[TASK TO COMPLETE] Please quote exactly the lines below from the line containing "Engineer at [Objectivity]." to the line containing "## Connect with", both lines included, and nothing else.

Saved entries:
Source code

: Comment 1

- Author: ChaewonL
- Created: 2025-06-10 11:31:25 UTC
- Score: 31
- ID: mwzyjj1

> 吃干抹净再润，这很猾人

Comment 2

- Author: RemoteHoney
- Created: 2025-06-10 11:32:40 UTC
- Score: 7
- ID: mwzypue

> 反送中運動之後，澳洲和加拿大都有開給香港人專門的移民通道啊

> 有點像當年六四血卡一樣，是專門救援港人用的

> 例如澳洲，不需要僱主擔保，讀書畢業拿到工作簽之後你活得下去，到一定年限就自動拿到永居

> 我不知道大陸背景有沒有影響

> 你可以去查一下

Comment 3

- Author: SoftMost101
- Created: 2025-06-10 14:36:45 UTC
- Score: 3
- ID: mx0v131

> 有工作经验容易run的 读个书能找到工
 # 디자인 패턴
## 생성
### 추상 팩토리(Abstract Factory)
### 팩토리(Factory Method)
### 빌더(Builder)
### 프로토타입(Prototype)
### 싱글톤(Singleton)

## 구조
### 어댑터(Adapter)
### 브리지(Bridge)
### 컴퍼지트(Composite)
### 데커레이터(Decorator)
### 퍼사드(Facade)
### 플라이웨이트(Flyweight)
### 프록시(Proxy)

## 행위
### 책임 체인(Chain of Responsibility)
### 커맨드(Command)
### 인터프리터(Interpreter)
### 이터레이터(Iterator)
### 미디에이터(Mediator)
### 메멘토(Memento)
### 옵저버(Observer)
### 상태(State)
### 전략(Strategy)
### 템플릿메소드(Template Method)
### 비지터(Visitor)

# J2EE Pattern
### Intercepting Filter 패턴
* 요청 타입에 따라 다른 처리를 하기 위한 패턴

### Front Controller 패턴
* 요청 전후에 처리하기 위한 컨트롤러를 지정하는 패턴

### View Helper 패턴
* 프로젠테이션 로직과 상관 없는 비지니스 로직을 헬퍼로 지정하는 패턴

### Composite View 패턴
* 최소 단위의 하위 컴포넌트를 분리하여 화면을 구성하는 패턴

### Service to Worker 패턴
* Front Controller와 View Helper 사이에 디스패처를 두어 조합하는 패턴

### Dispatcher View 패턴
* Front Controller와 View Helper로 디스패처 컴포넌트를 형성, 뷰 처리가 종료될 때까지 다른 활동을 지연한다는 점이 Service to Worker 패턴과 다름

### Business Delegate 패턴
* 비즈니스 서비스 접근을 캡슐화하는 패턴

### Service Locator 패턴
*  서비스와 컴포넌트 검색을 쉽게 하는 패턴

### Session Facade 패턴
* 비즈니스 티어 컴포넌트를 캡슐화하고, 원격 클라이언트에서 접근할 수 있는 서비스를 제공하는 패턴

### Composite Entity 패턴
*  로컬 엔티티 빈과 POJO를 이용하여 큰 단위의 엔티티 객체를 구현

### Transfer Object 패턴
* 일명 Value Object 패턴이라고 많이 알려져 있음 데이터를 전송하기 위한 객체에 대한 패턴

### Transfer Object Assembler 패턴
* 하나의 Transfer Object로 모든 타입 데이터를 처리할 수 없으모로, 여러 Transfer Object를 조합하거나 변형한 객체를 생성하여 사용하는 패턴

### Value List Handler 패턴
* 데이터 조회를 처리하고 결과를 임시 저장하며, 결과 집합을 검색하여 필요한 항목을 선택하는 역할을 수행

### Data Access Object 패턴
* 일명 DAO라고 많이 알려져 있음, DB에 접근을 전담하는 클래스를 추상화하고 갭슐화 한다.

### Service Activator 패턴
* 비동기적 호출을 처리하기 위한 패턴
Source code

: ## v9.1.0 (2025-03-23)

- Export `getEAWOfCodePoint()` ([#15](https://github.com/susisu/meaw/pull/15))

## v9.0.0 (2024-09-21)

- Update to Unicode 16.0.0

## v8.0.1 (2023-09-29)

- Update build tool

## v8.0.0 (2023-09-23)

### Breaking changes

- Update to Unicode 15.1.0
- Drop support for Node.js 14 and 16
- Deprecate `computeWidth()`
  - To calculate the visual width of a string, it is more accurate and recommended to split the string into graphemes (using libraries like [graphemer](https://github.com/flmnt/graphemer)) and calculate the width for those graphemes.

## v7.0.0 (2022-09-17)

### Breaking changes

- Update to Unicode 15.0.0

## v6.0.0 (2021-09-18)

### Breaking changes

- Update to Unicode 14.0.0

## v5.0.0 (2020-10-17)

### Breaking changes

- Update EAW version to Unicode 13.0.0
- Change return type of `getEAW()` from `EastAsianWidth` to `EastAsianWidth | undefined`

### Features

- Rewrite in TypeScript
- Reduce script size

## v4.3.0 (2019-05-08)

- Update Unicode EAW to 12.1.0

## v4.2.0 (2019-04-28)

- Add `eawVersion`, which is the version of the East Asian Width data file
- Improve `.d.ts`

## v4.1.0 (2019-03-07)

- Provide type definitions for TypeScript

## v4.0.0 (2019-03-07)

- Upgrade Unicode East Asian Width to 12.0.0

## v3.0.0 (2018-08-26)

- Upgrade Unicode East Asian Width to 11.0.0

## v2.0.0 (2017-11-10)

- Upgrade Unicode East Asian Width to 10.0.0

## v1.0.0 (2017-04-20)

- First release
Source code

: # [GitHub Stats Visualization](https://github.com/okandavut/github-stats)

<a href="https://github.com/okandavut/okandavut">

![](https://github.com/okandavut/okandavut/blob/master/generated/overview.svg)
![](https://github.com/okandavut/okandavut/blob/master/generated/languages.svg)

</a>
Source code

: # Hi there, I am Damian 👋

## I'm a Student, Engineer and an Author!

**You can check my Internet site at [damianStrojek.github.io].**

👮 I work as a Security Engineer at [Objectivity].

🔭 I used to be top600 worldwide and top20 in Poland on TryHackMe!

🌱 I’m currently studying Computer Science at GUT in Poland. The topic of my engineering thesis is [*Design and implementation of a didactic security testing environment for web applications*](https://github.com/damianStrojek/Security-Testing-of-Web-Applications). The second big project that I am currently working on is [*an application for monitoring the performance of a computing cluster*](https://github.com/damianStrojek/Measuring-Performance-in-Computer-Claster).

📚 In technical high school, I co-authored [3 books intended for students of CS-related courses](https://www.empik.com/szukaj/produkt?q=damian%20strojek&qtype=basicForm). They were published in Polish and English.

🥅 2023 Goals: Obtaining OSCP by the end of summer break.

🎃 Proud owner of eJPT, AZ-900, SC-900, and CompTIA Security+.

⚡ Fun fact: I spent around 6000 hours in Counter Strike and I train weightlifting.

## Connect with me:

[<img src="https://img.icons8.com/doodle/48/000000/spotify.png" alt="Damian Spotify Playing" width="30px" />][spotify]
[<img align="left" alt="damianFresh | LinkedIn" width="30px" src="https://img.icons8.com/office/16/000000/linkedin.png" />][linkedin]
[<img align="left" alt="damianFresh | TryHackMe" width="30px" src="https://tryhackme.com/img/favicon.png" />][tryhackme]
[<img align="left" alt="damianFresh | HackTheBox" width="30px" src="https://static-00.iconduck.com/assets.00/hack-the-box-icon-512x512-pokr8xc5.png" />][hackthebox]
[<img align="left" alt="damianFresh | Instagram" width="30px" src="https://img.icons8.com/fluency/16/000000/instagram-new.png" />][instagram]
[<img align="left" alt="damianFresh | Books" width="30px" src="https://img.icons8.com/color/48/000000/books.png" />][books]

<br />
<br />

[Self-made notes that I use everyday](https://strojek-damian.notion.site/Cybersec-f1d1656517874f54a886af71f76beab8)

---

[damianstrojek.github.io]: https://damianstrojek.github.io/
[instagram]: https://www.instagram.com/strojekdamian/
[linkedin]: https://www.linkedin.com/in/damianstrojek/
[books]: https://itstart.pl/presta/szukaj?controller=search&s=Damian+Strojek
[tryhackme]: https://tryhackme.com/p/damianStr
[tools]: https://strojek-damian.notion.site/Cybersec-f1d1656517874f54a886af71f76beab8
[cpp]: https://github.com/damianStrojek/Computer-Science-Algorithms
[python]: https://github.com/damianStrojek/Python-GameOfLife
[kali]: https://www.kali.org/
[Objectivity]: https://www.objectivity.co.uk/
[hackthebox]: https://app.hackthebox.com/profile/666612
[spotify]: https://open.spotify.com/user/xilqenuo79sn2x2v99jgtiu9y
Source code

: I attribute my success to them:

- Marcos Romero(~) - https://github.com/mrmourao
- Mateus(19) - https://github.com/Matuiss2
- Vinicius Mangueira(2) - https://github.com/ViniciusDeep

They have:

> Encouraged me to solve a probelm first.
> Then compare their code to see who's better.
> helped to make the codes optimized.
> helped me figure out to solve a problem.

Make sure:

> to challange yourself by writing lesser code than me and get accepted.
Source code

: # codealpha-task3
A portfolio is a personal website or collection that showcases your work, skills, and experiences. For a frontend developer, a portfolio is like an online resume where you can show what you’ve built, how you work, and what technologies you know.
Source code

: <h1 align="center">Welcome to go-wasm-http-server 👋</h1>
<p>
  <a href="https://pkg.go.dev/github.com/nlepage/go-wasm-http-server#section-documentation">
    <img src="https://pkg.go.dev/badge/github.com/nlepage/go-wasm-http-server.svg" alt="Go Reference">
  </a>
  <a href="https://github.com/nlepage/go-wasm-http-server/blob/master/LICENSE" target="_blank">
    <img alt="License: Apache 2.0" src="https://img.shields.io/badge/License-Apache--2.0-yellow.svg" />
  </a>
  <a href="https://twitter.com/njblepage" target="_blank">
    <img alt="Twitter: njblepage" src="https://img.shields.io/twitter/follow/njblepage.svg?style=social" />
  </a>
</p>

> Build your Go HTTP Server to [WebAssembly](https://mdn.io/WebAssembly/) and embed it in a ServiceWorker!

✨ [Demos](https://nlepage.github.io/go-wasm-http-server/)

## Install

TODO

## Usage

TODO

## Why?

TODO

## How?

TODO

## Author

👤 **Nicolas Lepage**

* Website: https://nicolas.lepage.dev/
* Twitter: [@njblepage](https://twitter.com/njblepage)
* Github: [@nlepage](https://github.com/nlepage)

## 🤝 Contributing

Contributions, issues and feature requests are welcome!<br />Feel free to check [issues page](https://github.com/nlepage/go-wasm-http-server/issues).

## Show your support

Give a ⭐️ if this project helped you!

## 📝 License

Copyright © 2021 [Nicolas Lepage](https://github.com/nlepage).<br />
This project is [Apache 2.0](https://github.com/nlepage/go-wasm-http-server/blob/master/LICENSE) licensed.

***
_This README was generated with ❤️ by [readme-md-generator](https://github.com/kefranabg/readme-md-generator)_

[OUTPUT]
👮 I work as a Security Engineer at [Objectivity].

🔭 I used to be top600 worldwide and top20 in Poland on TryHackMe!

🌱 I’m currently studying Computer Science at GUT in Poland. The topic of my engineering thesis is [*Design and implementation of a didactic security testing environment for web applications*](https://github.com/damianStrojek/Security-Testing-of-Web-Applications). The second big project that I am currently working on is [*an application for monitoring the performance of a computing cluster*](https://github.com/damianStrojek/Measuring-Performance-in-Computer-Claster).

📚 In technical high school, I co-authored [3 books intended for students of CS-related courses](https://www.empik.com/szukaj/produkt?q=damian%20strojek&qtype=basicForm). They were published in Polish and English.

🥅 2023 Goals: Obtaining OSCP by the end of summer break.

🎃 Proud owner of eJPT, AZ-900, SC-900, and CompTIA Security+.

⚡ Fun fact: I spent around 6000 hours in Counter Strike and I train weightlifting.

## Connect with me:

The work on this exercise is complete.